Digital humanities


Maintained by: David J. Birnbaum (djbpitt@gmail.com) [Creative Commons BY-NC-SA 3.0 Unported License] Last modified: 2013-10-05T19:48:20+0000


Finding the characters in Shakespearean plays

The problem

You want to generate a list of characters in the three Shakespearean plays available at in the XML database running on Obdurodon. The output should be in HTML, and for each play it should give the title of the play followed by an alphabetized list of characters.

A simple solution

for $play in collection('/db/shakespeare/plays')//PLAY
return
    <div>
        <h2>{$play/TITLE/string()}</h2>
        <ul>{
            for $char in $play//PERSONA
            order by $char
            return
                <li>{$char/string()}</li>
        }</ul>
    </div>

The first line uses the collection() function to create a sequence of three <PLAY> elements, one for each of the three plays in the corpus, and it sets each of them in turn to the variable $play. For each of those three values, it returns an HTML <div> element, which contains the title of the play and the list of characters. The title of the play in the original XML is found in the <TITLE> child element of the root <PLAY> element, that is, at /PLAY/TITLE. Since we’ve set the variable $play equal to the <PLAY> element of each play, the path expression $play/TITLE retrieves the <TITLE> element of the play we’re looking at at the moment. We add /string() to the path expression to convert the <TITLE> element to its string value, so that we’ll be retrieving just the title text, without the start tag and end tag (which would be invalid in the HTML output).

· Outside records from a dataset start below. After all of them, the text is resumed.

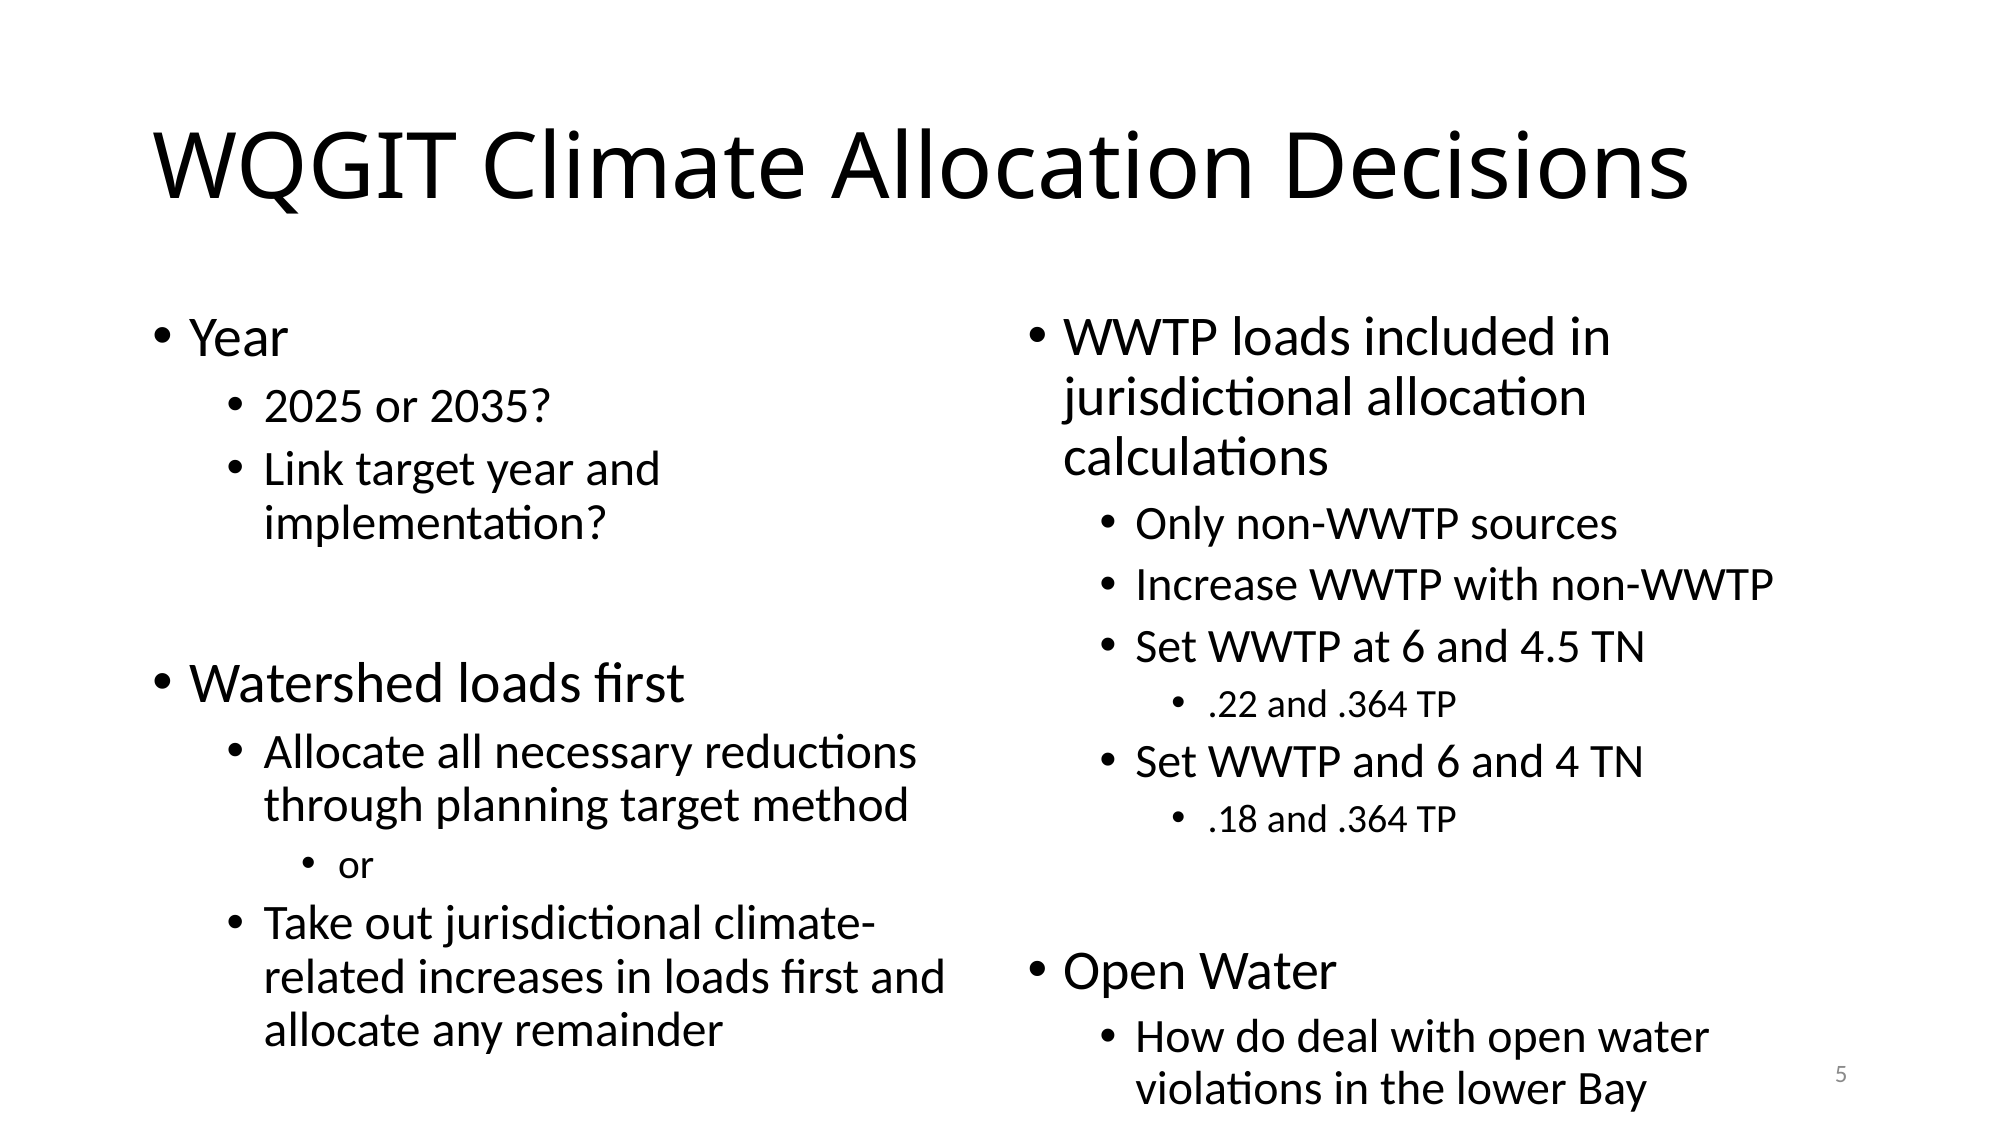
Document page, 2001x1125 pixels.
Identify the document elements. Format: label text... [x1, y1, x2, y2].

slide_number 5 [1412, 1042, 1863, 1103]
title WQGIT Climate Allocation Decisions [137, 59, 1863, 278]
list WWTP loads included in jurisdictional allocation calculations Only non-WWTP sources Increase WWTP with non-WWTP Set WWTP at 6 and 4.5 TN .22 and .364 TP Set WWTP and 6 and 4 TN .18 and .364 TP Open Water How do deal with open water violations in the lower Bay [1012, 299, 1863, 1125]
list Year 2025 or 2035? Link target year and implementation? Watershed loads first Allocate all necessary reductions through planning target method or Take out jurisdictional climate-related increases in loads first and allocate any remainder [137, 299, 988, 1066]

After we output the title, we create an unordered list to hold the cast of characters. We put another FLWOR expression inside the <ul> tags, and we have to wrap the FLWOR in curly braces, so that the expression will be interpreted as XQuery (otherwise we would output the literal FLWOR expression, rather than the result of evaluating it; try removing the curly braces and running the XQuery to see the difference). Since the variable $play is still equal to the play that is of interest to us at the moment, we look on its descendant axis and retrieve all of the characters, which are encoded as <PERSONA> elements. We sort those alphabetically with an order by statement and then return each one, wrapped in <li> tags. Since we want the value of the <PERSONA> element inserted into our output, and not the literal characters $char/string(), we wrap the XQuery inside the <li> tags in curly braces. As above, curly braces shift from HTML mode (where the text between tags is output literally) to XQuery mode (where it’s interpreted, that is, where the output is the result of evaluating the expression, rather than the literal expression itself).

Enchancements

Alphabetizing the casts

Alphabetic sorting in XQuery orders all upper-case letters before all lower-case letters, so that, in the case of Hamlet, GUILDENSTERN sorts before Ghost of Hamlet's Father because upper-case U sorts before lower-case h. We can make the sort case-insensitive, the way humans expect, by using the lower-case() function inside the order by statement:

order by lower-case($char)

We still output the original form; we convert it behind the scenes to lower case for sorting, but we don’t output that converted version.

Alphabetizing the plays

We can add an order by statement to the external FLWOR, the one that collects the three plays, and we can sort those in a case-insensitive way by title. That requires us to write the same XPath expression ($play/TITLE) twice, though, once for sorting and once for output:

for $play in collection('/db/shakespeare/plays')//PLAY
order by lower-case($play/TITLE)
return
    <div>
        <h2>{$play/TITLE/string()}</h2>

We can avoid this duplication by setting the title equal to a variable and then using the variable twice, once to sort and once for output:

for $play in collection('/db/shakespeare/plays')//PLAY
let $title := $play/TITLE
order by lower-case($title)
return
    <div>
        <h2>{$title/string()}</h2>

Note that the assignment of a value to a variable requires a colon followed by an equal sign (:=):

let $title := $play/TITLE

The final version is:

for $play in collection('/db/shakespeare/plays')//PLAY
let $title := $play/TITLE
order by lower-case($title)
return
    <div>
        <h2>{$title/string()}</h2>
        <ul>{
            for $char in $play//PERSONA
            order by lower-case($char)
            return
                <li>{$char/string()}</li>
        }</ul>
    </div>